If we take these factors and apply them back to the case of Kenneth Parks, it is possible that a different outcome of the case could occur. Parks was acquitted of both charges. However, at the time of his case, polysomnography was a new diagnostic procedure – its importance was not well understood, and it was not a common test. Therefore, a polysomnography test was not performed and admitted into evidence at Parks’ trial. It should be customary in cases now to conduct a thorough polysomnography evaluation in order to provide additional information for the judge and jury to assess the validity of a plea of parasomnia. As stated earlier, this kind of diagnostic evaluation is the best way to prove a propensity to sleepwalk.

In addition, the contributions of medical practitioners in this case became a sticky situation. This case was one of many that devolved into a mudslinging competition in an attempt to discredit the involved medical opinions. There was also significant suspicion of exaggerated medical opinions in return for incentives provided to the expert witnesses called by each side. If the judge had appointed a non-partisan medical professional, these issues might have been avoided. Some scholars believe that this in itself was the reason the case turned out the way it did, and that an unbiased medical perspective would have led the case in a completely different direction.
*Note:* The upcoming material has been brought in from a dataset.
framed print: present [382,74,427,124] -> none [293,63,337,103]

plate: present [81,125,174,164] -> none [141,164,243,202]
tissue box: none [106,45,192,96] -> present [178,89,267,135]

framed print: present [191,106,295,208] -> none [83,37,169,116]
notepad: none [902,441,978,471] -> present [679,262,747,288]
Parks’ attorney emphasized Parks’ exacerbating factors: his lack of intention, the accounts of his demeanor at the police station, his stress over his upcoming embezzlement trial, and his childhood history of sleepwalking [1]. Still, many scholars remain quite skeptical about the outcome of the trial. He drove 14 miles to seek out his targets [1]. His relationship with the victims is also of concern, but Parks’ attorneys skillfully addressed these concerns by drawing attention to Parks’ positive relationship with his in-laws and his familiarity with the route to their home [1].
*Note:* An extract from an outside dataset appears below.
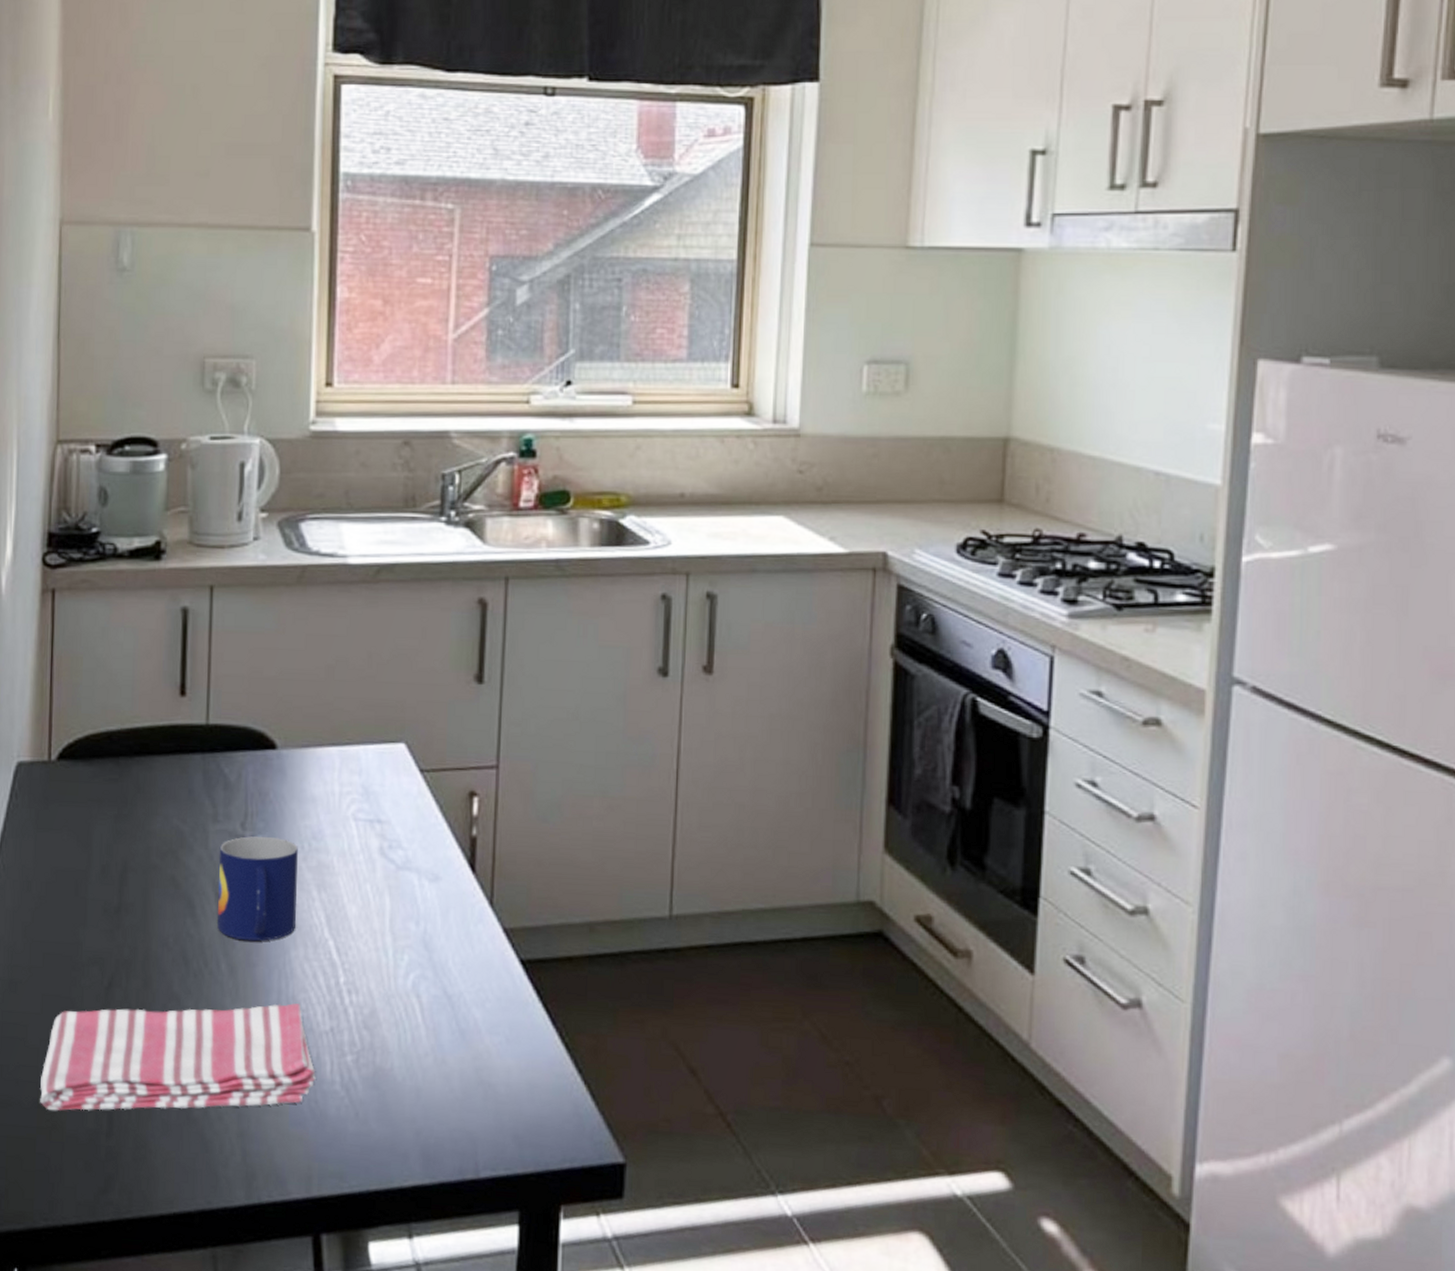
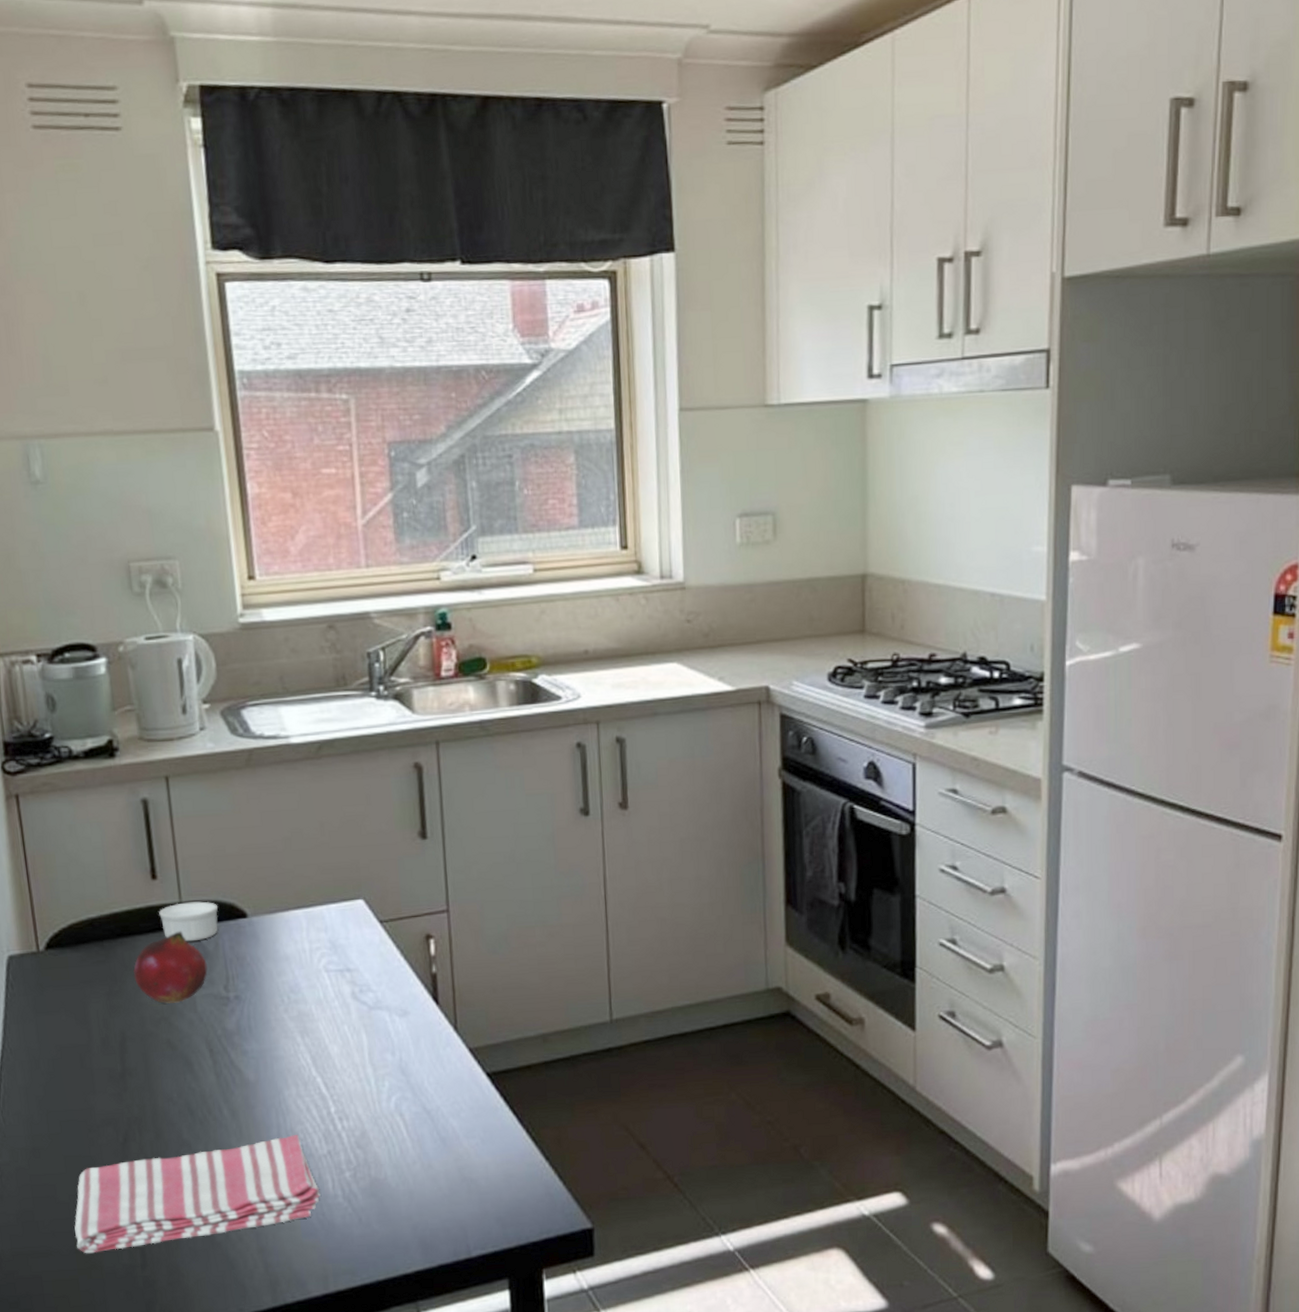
fruit: none [145,756,226,836] -> present [133,931,208,1003]
ramekin: none [182,725,246,769] -> present [159,901,218,942]
mug: present [217,836,298,942] -> none [207,995,286,1087]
In the end, though it seems easy to imagine that Parks was not sleepwalking, it is difficult to make any assertions as to whether the outcome of the Parks trial should have been different. This demonstrates a clear need for changes in the way violence during episodes of parasomnia are handled in the law and in court. First, the legal system needs a better understanding of parasomnias in order to become familiar with the types of actions possible during these episodes. In addition, a different manner of assigning legal responsibility will improve classification of these actions and prescribe more appropriate legal consequences. This would leave juries with more options (and more appropriate options) than complete acquittal or confinement to a psychiatric hospital. Finally, more specific and detailed guidelines for claiming a plea of parasomnia could resolve some of the heated debate and concern for malingering that typically surrounds these cases. The proposals set forth in this work fill these needs by synthesizing science and law in an attempt to improve the way violent parasomnias are handled.